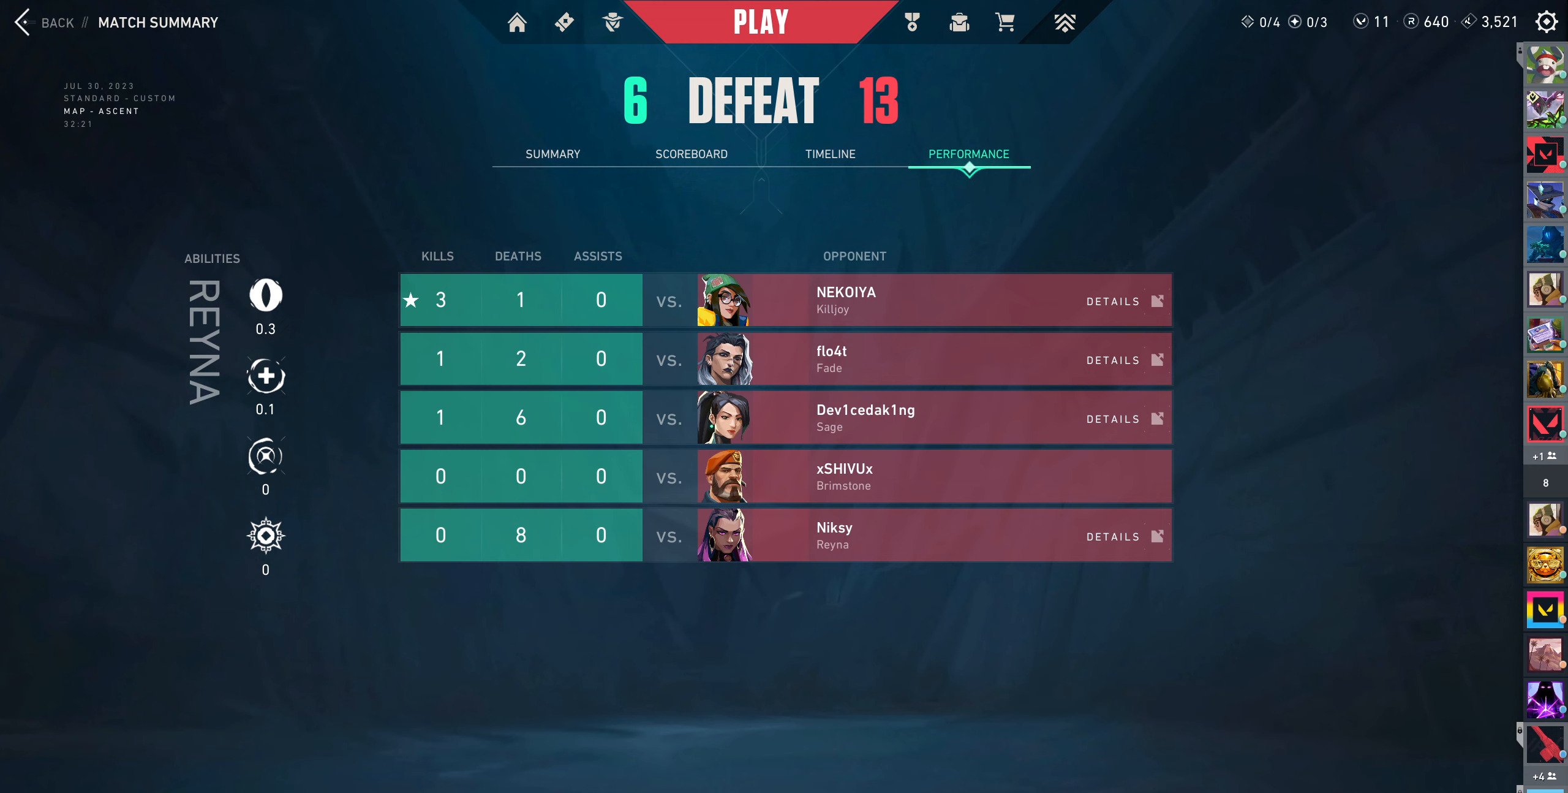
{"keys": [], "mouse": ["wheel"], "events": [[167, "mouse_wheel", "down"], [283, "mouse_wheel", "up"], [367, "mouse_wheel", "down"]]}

...

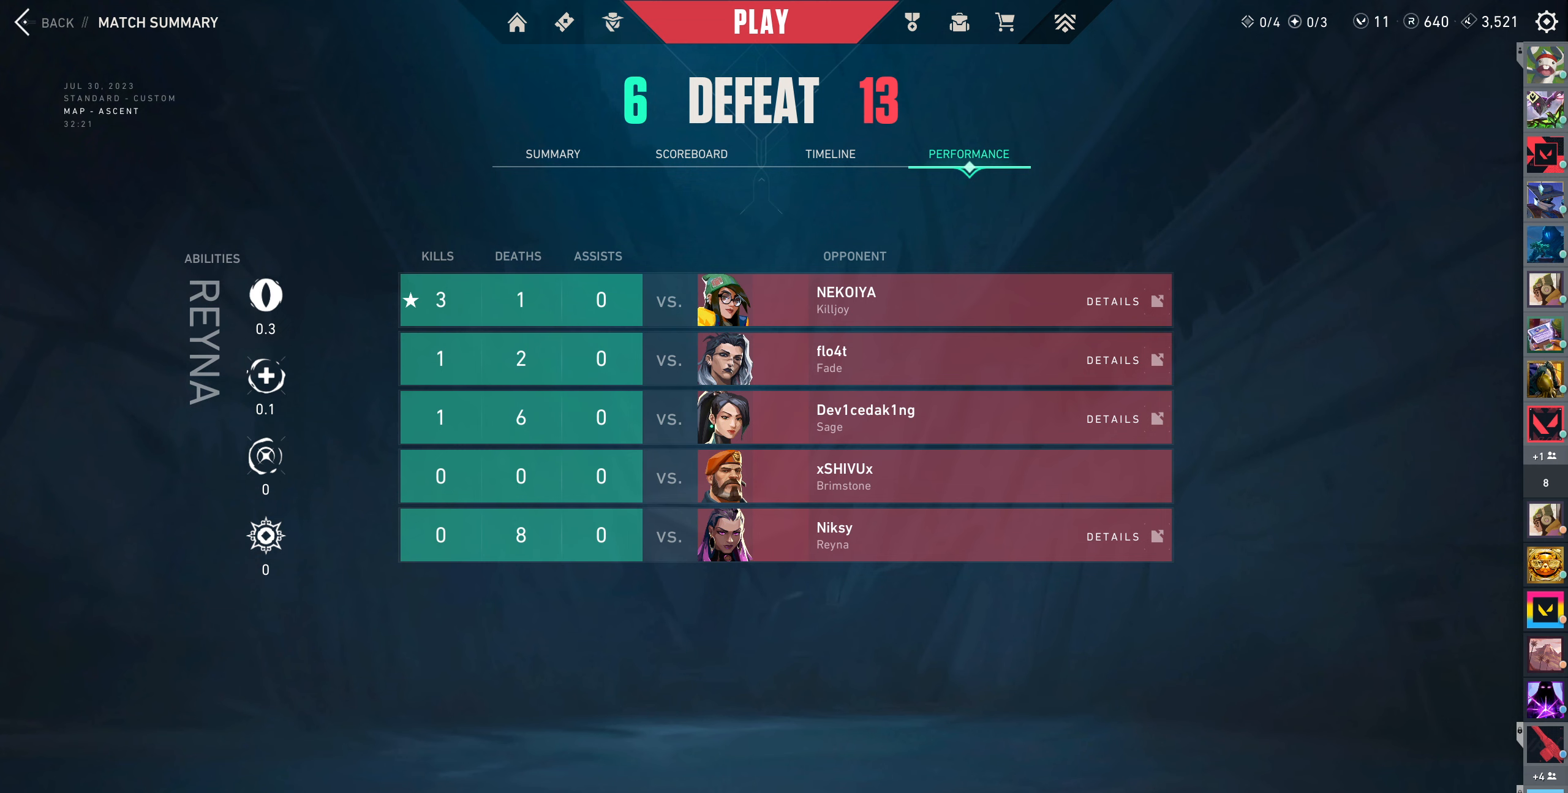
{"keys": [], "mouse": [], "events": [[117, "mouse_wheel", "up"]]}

==

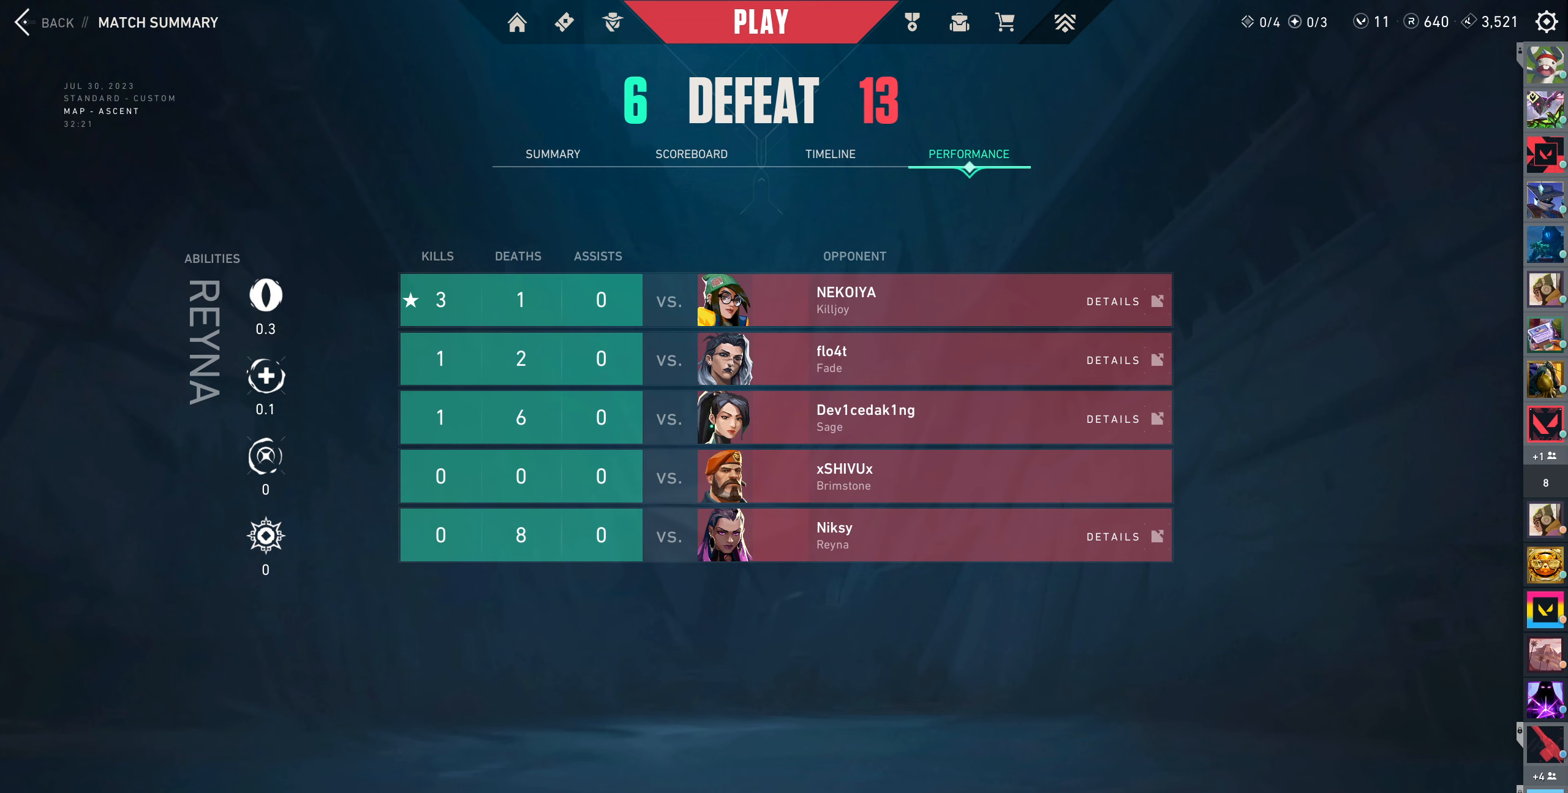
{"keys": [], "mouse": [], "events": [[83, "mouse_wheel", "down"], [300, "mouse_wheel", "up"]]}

Try it: Each line of the data that has the string "down" should be returned.

Problem solution:
{"keys": [], "mouse": ["wheel"], "events": [[167, "mouse_wheel", "down"], [283, "mouse_wheel", "up"], [367, "mouse_wheel", "down"]]}
{"keys": [], "mouse": [], "events": [[83, "mouse_wheel", "down"], [300, "mouse_wheel", "up"]]}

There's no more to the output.